Can Douyin steal Taobao’s Singles-Day thunder?

Sellers have swarmed to the bright lights of Douyin. But Taobao is not going away any time soon.

Photo by Kuang Da

Photo by Kuang Da



ZHANG Chi manages online sales for a personal-care product company. She usually spends most of her time on Taobao and Tmall, but this year, her boss told her to pay more attention to Douyin.

“The traffic is huge. We needed a new source of revenue, one that can still grow fast,” she said.

No room for error

Two years since Douyin openly declared war on Alibaba, a former partner, the short video platform has become a force to be reckoned with in the ultra-competitive e-commerce world. With seven hundred million DAU, it has attracted companies from mom-and-pop shops to multinationals. All but two of the top 20 clothing brands on Tmall have opened shops on the short-video platform, Uniqlo being the latest to the game. In other categories, the overlap is just as prominent.

“I made 100 million yuan in the first month. The next month, it was 5 million,” said WANG Cheng, who oversees Douyin sales at a clothing company. His boss opened the account in May, and Wang, with plenty of experience on Douyin already, was his first hire.

Tech news outlet Late Post reported that Douyin had sold 1 trillion yuan worth of goods in two years. To put the number in perspective, Pinduoduo labored for four years to reach this goal. Despite the size, sellers already have to fight to survive. At any given time in the afternoon off-peak hours, there are at least 100,000 influencers going live.

“If we are not live, customers will walk into someone else’s channel,” he said. The algorithm doesn’t leave much room for error. “Yes, you can boost your sales extremely fast. That is, if you happen to have a popular host. If someone else goes live tomorrow, you may get only half as many viewers.”

Buy three, return two

Although most platforms have refrained from lavish campaigns for this year’s Double 11 sales festival, it is by no means a quiet one for Douyin. There are all the gimmicks – coupons, analytical tools, full-cycle sales solutions, –perfected by competitors like Taobao. Douyin tells sellers, that its “four gateways,” short videos, live streaming, searches and online shops, will help them “open up a new frontier of e-commerce.”

But sellers, at least the small ones, fail to see much appeal in the big numbers, which can be a problem in themselves. Videos encourage impulse purchases, which overwhelm sellers.

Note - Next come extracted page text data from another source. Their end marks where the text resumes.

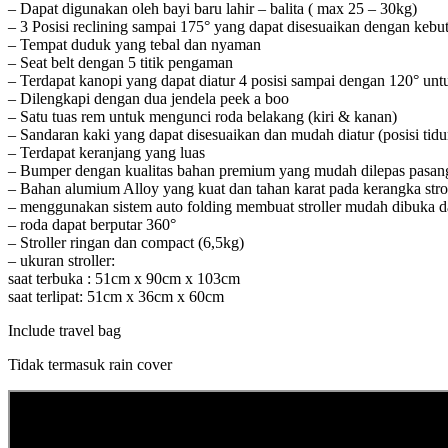
– Dapat digunakan oleh bayi baru lahir – balita ( max 25 – 30kg)
– 3 Posisi reclining sampai 175° yang dapat disesuaikan dengan kebu
– Tempat duduk yang tebal dan nyaman
– Seat belt dengan 5 titik pengaman
– Terdapat kanopi yang dapat diatur 4 posisi sampai dengan 120° untu
– Dilengkapi dengan dua jendela peek a boo
– Satu tuas rem untuk mengunci roda belakang (kiri & kanan)
– Sandaran kaki yang dapat disesuaikan dan mudah diatur (posisi tidu
– Terdapat keranjang yang luas
– Bumper dengan kualitas bahan premium yang mudah dilepas pasan
– Bahan alumium Alloy yang kuat dan tahan karat pada kerangka stro
– menggunakan sistem auto folding membuat stroller mudah dibuka dan
– roda dapat berputar 360°
– Stroller ringan dan compact (6,5kg)
– ukuran stroller:
saat terbuka : 51cm x 90cm x 103cm
saat terlipat: 51cm x 36cm x 60cm
Include travel bag
Tidak termasuk rain cover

Orders that can’t be shipped immediately are often canceled. Products are returned when customers realize they don’t need the products after all

“In the summer, 80 percent of our dresses were canceled or returned,” said Wang Cheng. Across all his categories, the average return rate is around 60 percent.

The algorithm favors high volumes, so sellers have every incentive to lower prices at the cost of quality. An unspoken rule in the apparel world is that the best goes to brick-and-mortar and the second best to Tmall. Douyin gets whatever is left.

Douyin is still to find the best ways of turning viewership into sales. Most live-streaming viewers don’t buy anything. They are either unimpressed by the goods offered, or they simply want to be entertained by their favorite influencers and nothing more. In contrast, whoever fires up Taobao and Tmall does so to spend money. In other words, Douyin is for showcasing, not selling. Alibaba is not going away any time soon.

All work and no payback

On October 24, the first day of Double 11 sales, 460 million people watched Austin Li go live on Taobao. For mid-sized sellers like Zhang Chi, who can’t possibly afford to be represented by mega influencers, it is another chilling reminder that the winners take it all.

“The result of me toiling day and night for weeks is nothing compared to being mentioned by Austin Li, or anyone as big as him,” she said.

Taobao has been trying to sign more influencers, including a handful of A-list ones, in the hope that competition among them means more viewership and better deals for sellers.

This year’s Singles Day is not a happy one for Zhang Chi. Sales are 30 percent lower than last year’s, and she is worried about web traffic and price wars. Also unlike in previous years, platforms are quiet on sales, pointing instead to the diversity of choice, sustainability and user experience.